What is being asked: Write out the passage about Death Frost Doom word for word, beginning at the words "This might seem" and stopping after "turn around, now.".

Passage shown:

Deathfrost Mountain is not a place you want to go.
This might seem like common sense until you remember that fantasy characters and the heroes of RPGs go waltzing into terrible places all the time. They ride their horses up to the mouth of the cave that “nobody ever comes back from,” fight some monsters, grab some treasure, and trot back into town to be regaled as heroes.
Death Frost Doom, 2nd ed. (Bouchard, Gordon, Raggi, & S.) is a module for the retro-clone game Lamentations of the Flame Princess. Available now from DriveThruRPG, it is a wake-up call to all heroes. There is never any reason to go up Deathfrost Mountain. (Well, there might be, but it’s not worth it.) And it’s not just that everything inside is poisoned or cursed or will drive you mad; it’s that even defeating the dungeon means… well, let’s just say that if you knew, you’d turn around, now.
In game terms, Death Frost Doom is a negadungeon, a dungeon that exists for the purpose of you not going there, and if you do, you’ve already lost. So why have a negadungeon, and why make it look like a tempting proposition? As Jack Mack wrote in 2013, “A Negadungeon is a great addition to a campaign setting even if the players never go there. Having a place that the players avoid at all costs is great.” It adds grit and verisimilitude, and reminds you that you’re in a world which exists for its own purposes, not to feed you experience and treasure.

Dataset excerpt:
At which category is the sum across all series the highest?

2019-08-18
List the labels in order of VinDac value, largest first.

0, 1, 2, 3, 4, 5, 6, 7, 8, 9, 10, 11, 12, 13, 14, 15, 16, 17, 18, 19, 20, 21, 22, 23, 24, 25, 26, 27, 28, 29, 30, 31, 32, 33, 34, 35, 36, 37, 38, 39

Written response:
This might seem like common sense until you remember that fantasy characters and the heroes of RPGs go waltzing into terrible places all the time. They ride their horses up to the mouth of the cave that “nobody ever comes back from,” fight some monsters, grab some treasure, and trot back into town to be regaled as heroes.
Death Frost Doom, 2nd ed. (Bouchard, Gordon, Raggi, & S.) is a module for the retro-clone game Lamentations of the Flame Princess. Available now from DriveThruRPG, it is a wake-up call to all heroes. There is never any reason to go up Deathfrost Mountain. (Well, there might be, but it’s not worth it.) And it’s not just that everything inside is poisoned or cursed or will drive you mad; it’s that even defeating the dungeon means… well, let’s just say that if you knew, you’d turn around, now.